- Dataset entries
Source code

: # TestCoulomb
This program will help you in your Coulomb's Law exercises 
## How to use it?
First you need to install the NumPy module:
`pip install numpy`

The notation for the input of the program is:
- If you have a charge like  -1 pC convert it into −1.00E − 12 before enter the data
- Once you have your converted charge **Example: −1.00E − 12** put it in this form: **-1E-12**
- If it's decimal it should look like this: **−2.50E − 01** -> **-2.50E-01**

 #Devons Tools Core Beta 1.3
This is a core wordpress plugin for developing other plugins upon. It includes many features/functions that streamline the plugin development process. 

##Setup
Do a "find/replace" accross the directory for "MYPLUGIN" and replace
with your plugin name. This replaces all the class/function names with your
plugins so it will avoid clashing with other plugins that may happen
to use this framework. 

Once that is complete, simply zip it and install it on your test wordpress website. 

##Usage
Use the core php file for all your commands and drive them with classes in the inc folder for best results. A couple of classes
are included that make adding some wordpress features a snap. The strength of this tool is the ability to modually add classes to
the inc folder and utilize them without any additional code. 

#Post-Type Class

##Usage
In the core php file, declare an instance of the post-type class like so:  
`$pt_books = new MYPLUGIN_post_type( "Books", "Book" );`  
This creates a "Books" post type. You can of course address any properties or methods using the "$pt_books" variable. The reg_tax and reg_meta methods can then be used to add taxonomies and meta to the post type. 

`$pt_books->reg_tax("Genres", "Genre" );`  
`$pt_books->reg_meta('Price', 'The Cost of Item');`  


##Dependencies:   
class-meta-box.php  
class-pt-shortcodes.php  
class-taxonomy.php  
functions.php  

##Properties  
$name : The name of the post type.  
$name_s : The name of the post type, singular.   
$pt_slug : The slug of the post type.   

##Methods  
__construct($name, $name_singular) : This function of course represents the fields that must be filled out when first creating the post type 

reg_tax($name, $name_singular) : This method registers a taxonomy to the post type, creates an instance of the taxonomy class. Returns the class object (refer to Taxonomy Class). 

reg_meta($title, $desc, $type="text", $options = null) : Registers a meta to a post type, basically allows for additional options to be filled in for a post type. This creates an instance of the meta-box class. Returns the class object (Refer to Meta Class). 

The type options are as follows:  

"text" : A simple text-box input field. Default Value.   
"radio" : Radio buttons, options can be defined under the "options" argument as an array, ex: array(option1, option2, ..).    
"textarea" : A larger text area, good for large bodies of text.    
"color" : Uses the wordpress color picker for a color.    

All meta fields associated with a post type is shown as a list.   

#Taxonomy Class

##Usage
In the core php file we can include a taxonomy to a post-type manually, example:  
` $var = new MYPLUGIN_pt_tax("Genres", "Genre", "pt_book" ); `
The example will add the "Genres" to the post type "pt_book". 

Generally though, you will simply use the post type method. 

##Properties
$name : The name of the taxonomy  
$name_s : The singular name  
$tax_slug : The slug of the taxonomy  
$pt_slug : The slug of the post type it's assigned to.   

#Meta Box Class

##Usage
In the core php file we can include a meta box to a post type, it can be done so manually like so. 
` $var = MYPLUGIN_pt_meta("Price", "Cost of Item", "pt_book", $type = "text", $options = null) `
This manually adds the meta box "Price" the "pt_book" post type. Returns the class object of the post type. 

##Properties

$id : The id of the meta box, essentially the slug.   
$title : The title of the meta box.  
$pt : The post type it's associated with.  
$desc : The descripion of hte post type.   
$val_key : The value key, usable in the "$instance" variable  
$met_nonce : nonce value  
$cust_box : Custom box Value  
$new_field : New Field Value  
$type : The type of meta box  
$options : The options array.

- Activity
In the entries above, count each line holding the word "course" and give that count alone.

- Exercise result
2